To receive and note the NHS publication ‘Delivering the Forward View: NHS planning guidance 2016/17 – 20120/21 that will have implications for the work of the Board. Sue Lock, Managing Director, Leicester City Clinical Commissioning Group will introduce the guidance.
Minutes:
The Board received and noted the NHS publication ‘Delivering the Forward View: NHS planning guidance 2016/17 – 20120/21 that would have implications for the work of the Board. Sue Lock, Managing Director, Leicester City Clinical Commissioning Group introduced the key elements of the guidance.
The guidance supported the Government’s NHS Spending Review in England in implementing the 5 year forward view, addressing financial sustainability and increasing the quality of service delivery.
The planning guidance required the production of a local one year Operational Plan to identify what would be done to meet the statutory guidance targets and constitutional standards and how the improved standards would be achieved.
The guidance also required the production of a Sustainability and Transformation Plan (STP) for 2016-2021 written as an overarching place based plan for the local population in relation to the health and social care economy as a whole. The Plan is required to be submitted by June 2016 and would be formally assessed in July. It had been agreed that the placed based element would cover the Leicester Leicestershire and Rutland footprint. In essence, the plan was similar to the Better Care Together but with additional strands covering specialised services, primary care services and a prevention plan element to the STP.

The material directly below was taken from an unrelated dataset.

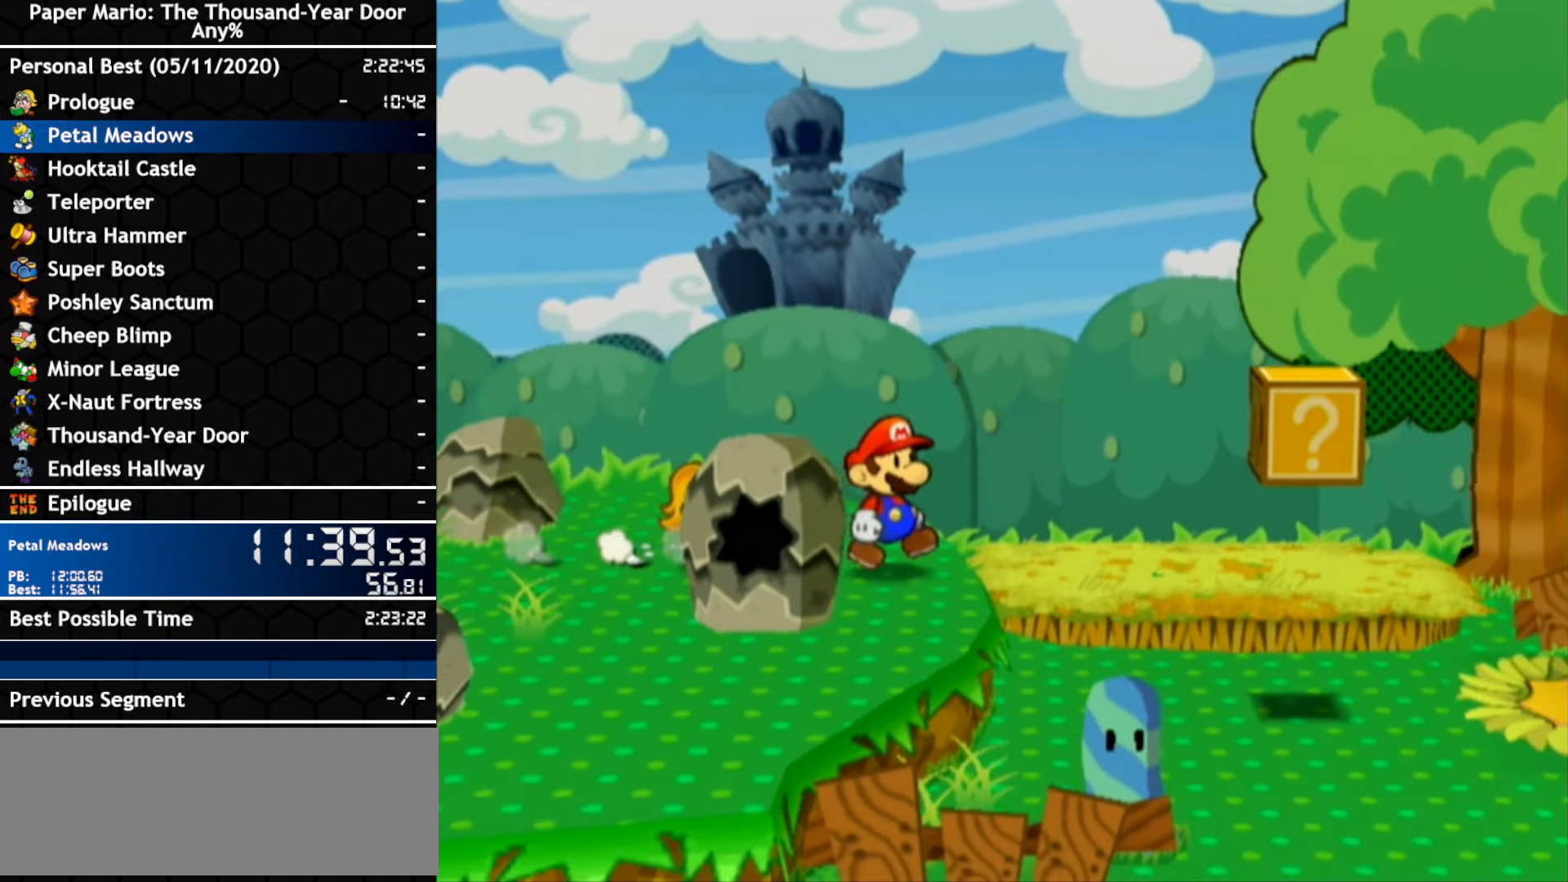
{"dt_ms": 500, "buttons": [], "left_stick": "right", "right_stick": "center", "events": [[17, "left_stick", "right"], [200, "left_stick", "down-right"], [483, "left_stick", "right"]]}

It was very different to the pre consultation business case developed for the
Better Care Together Plan, although the identification of best practice and the relationships formed across the health and social care community for BCT had all helped to put LLR on a good footing for preparing the STP.
It was noted that:-
a) The funding in 2017/18 would be dependent upon the quality of the STP and the clarity of defining what will be done in the future and this would influence how quickly funds could be accessed. Further details were awaited on this process.
b) The Operational Plan had a requirement for 9 ‘must dos’ for 2016/17 and would need to show in detail how the activity and finance would work together to achieve the objectives.
c) The CCG had received definite allocations for the next 3 years and indicative allocations for the following 2 years. Although there was an uplift in allocations received, this did not represent any additional purchasing power in real terms as the cost of purchasing services had also risen. The CCG had received approximately £12m extra funding but to standstill and buy the same activity would cost approximately £11.8m.
d) All CCG’s were being encouraged to create stability within providers and £1.8b nationally had been allocated to provide flexibility to providers and to allow the CCGs to work with providers to get some transformation for the following year. The challenge was to reduce deficit, improve access and progress the transformation.
e) The CCG had met with the Chief Executives of UH, and LPT to see what the challenges were for the future, what the improvement trajectories would look like and how to take the process forward within the financial settlements received.
f) Although the CCG had received an extra allocation for Primary Care Contracts, the core allocation now included a number of areas of expenditure where previously non-recurrent allocations had been received; such as GP IT systems. The net impact was less than had been hoped for.
g) The New Assessment Framework for CCGs had been received recently and was currently out for consultation. A copy would be forwarded to the Chair for information. The CCG’s Director of Strategy and Implementation was co-ordinating the production of the plan across LLR and representatives of local authorities had been asked to link in with this process. There would be a focus towards the constitutional targets, which would be A&E, cancer, EMAS handovers and waiting times for elective surgery.
h) There had been discussions on whether there should be a local work-stream in BCT on prevention but it was felt that this should be driven at a strategic level by the Board.
RESOLVED
1) The approach being taken be noted and endorsed.
2) That the suggestion that prevention should be led by the Board at a strategic level be endorsed and that any non-recurrent Better Care Fund money be targeted at preventative measures.